**Work task:**
Every record here should be printed again exactly.

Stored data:
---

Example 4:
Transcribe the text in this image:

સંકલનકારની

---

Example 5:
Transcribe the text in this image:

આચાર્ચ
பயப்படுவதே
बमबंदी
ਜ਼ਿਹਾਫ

**Worked solution:**
---

Example 4:
Transcribe the text in this image:

સંકલનકારની

---

Example 5:
Transcribe the text in this image:

આચાર્ચ
பயப்படுவதே
बमबंदी
ਜ਼ਿਹਾਫ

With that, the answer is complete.